There was a feeling of unreality about it all.
A gun? I'd actually had a gun stuck in my face?
I looked around. The morning was still bright. Cars kept going by on the street. It was the same normal day it had been ten minutes ago. Except someone had threatened me with a gun.

I slapped my palms together and rubbed them to get off the grit, then rubbed my face, my elbows resting on my bent knees.
Two choices,
I thought.
Sit here and quiver awhile and feel the tides of fear that are washing over me in sickening waves. Or get up and walk back to the restaurant. Screw it,
I thought, staring between my knees.
It's a good day to sit and feel sorry for myself.

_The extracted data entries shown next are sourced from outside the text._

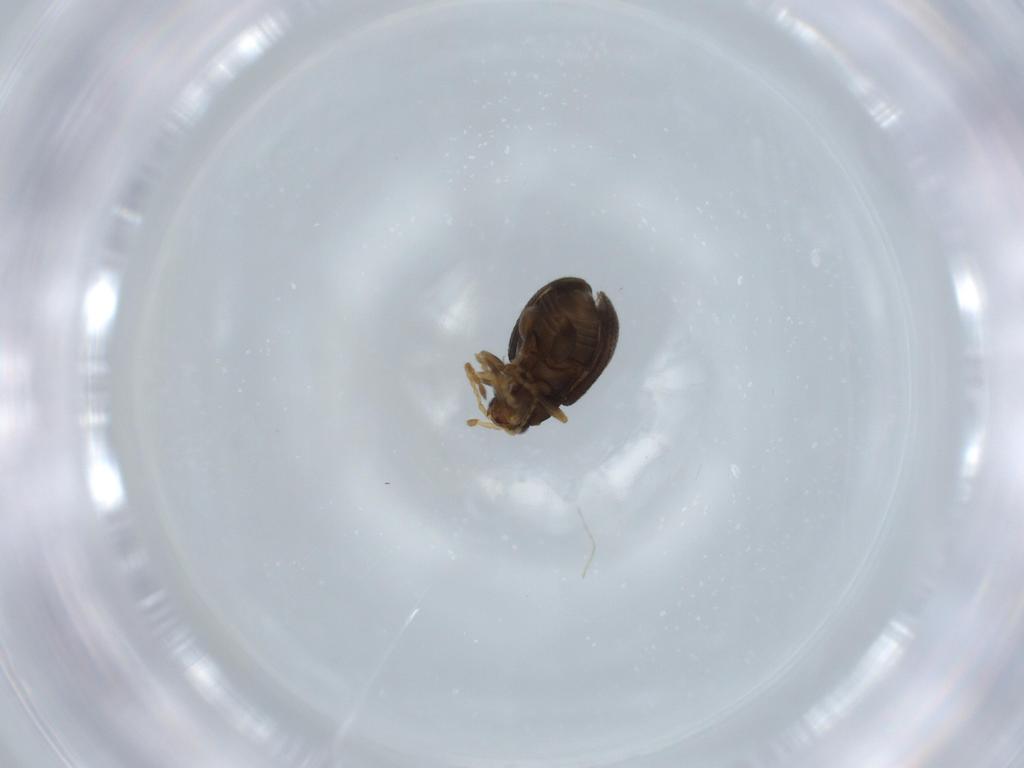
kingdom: Animalia
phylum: Arthropoda
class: Insecta
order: Coleoptera
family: Chrysomelidae
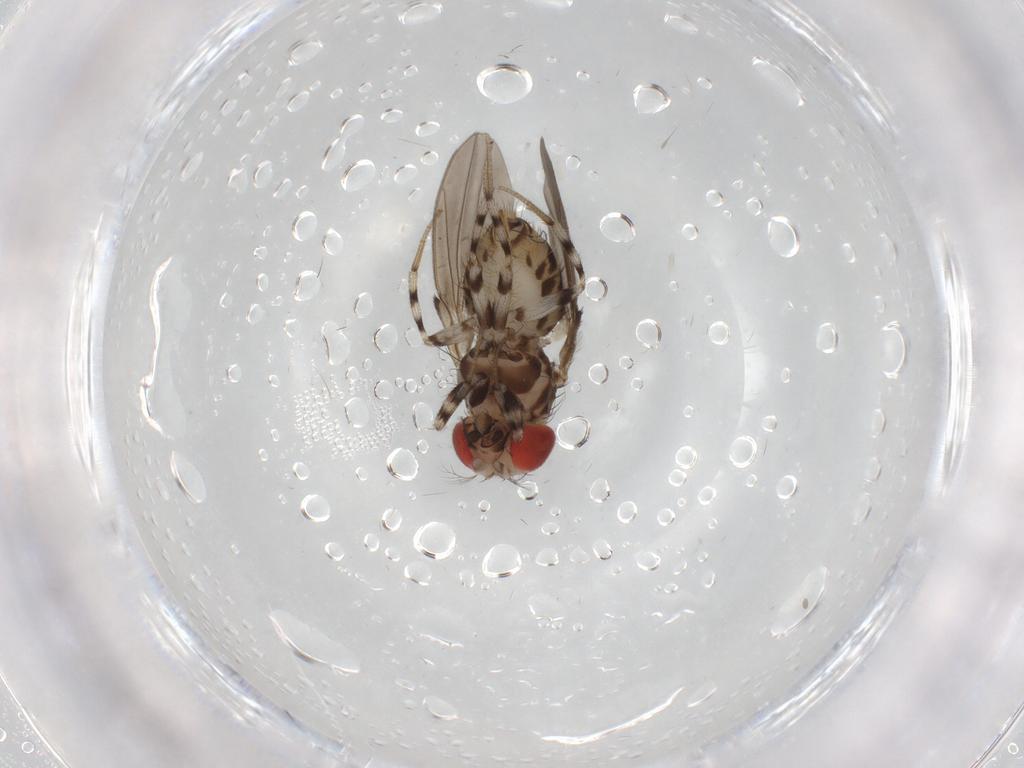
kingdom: Animalia
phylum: Arthropoda
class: Insecta
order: Diptera
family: Drosophilidae
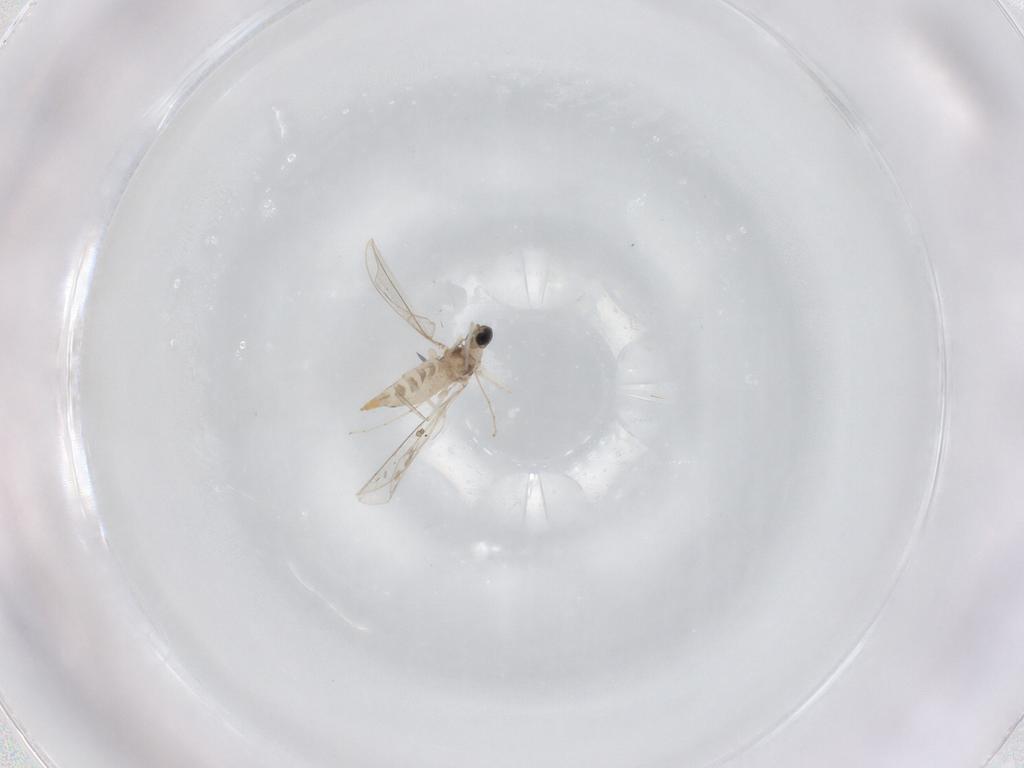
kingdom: Animalia
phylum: Arthropoda
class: Insecta
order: Diptera
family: Cecidomyiidae
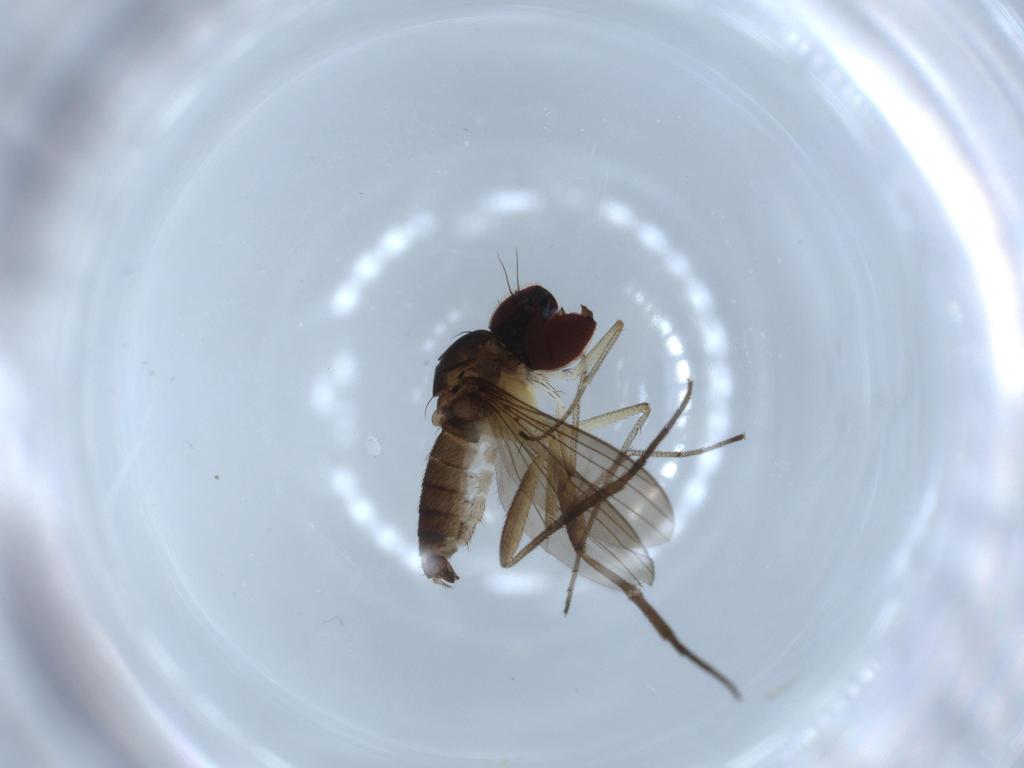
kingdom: Animalia
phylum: Arthropoda
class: Insecta
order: Diptera
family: Dolichopodidae
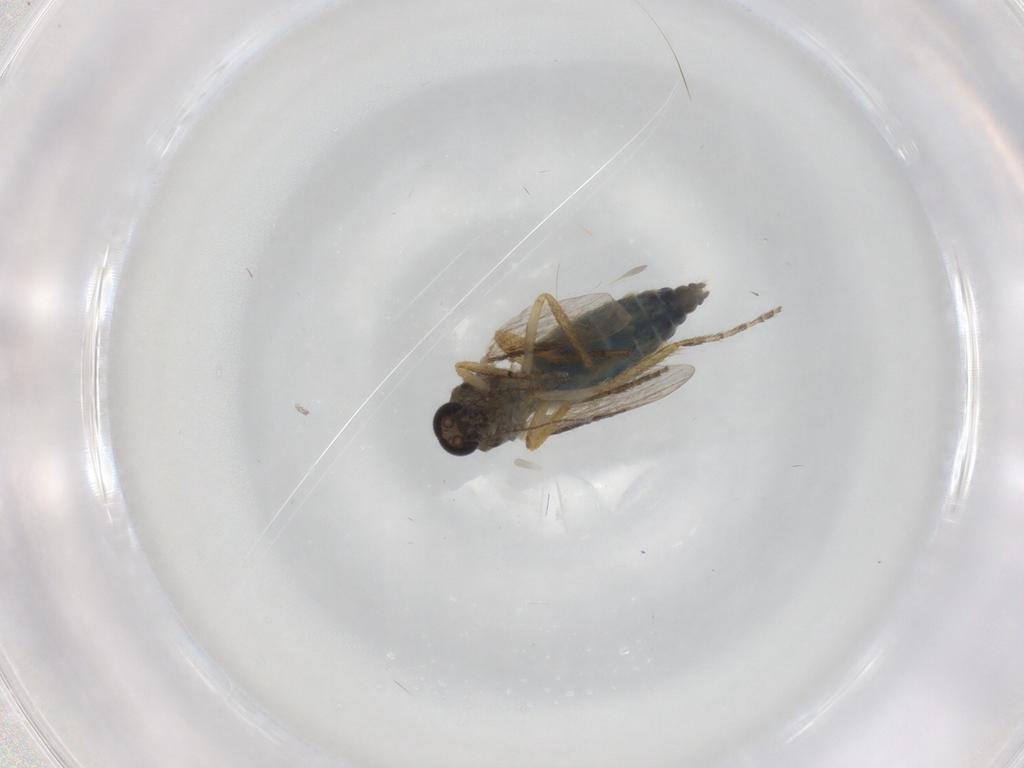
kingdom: Animalia
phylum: Arthropoda
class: Insecta
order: Diptera
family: Ceratopogonidae
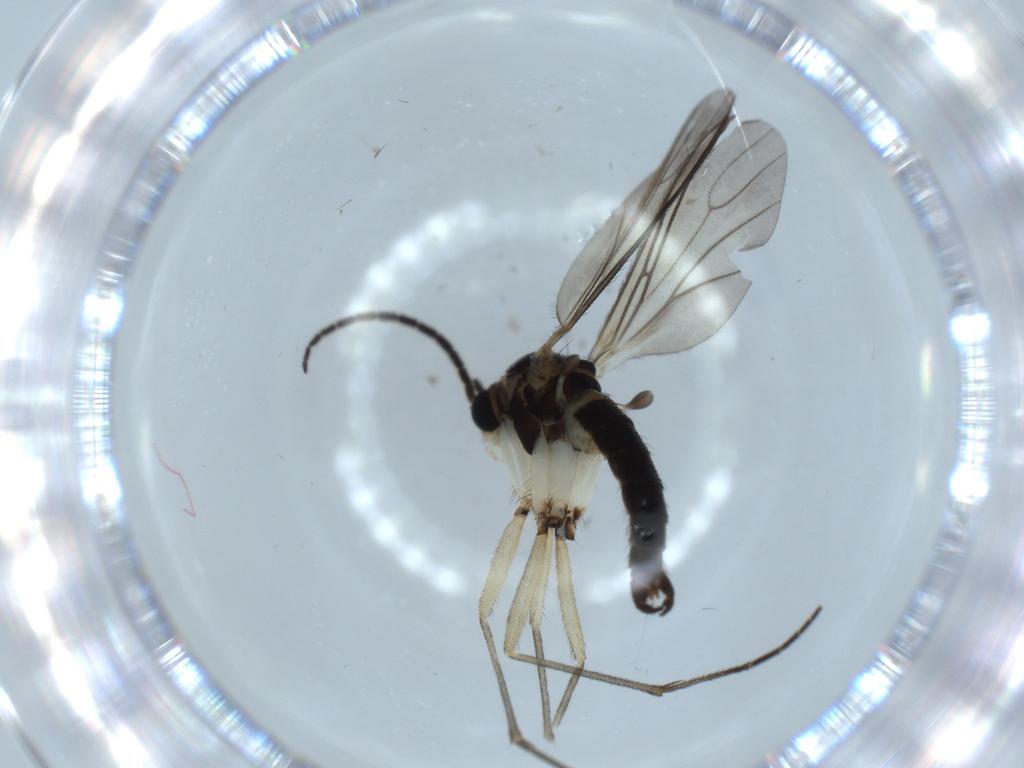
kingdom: Animalia
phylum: Arthropoda
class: Insecta
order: Diptera
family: Sciaridae
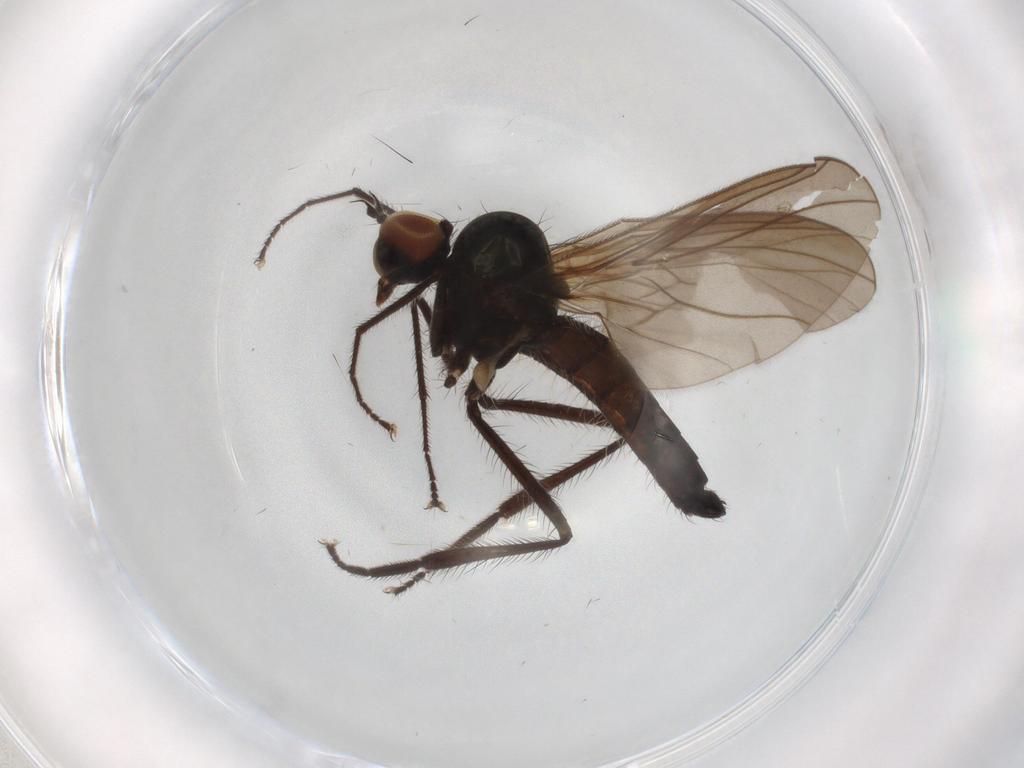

“Young man!” The voice cut into my thoughts. I looked up. It was a Chinese face looking back, from a couple of yards away. A woman. Old enough that her hair was past gray and more white. She was well dressed, in a skirt and blouse, with a thick yellow sweater on, and a necklace with a teardrop piece of jade hanging from it.

“You cannot be sitting around in an alley like that! This is a decent neighborhood,” she said briskly. “We do not tolerate this sort of behavior.”

It put things in perspective. “Yes,” I said, then picked up my bag of
longan
fruits and pushed off the wall and stood. “But you know what happens.”

“What happens when?” she said. She was perfectly straight, her posture erect. She'd turned herself so her right hand, holding her purse, was turned away from me.

“What happens when you allow
laowai
to start moving into the neighborhood,” I said. “Place just goes to hell.”

I walked around her, staying far enough away so she wouldn't feel threatened, and went to work.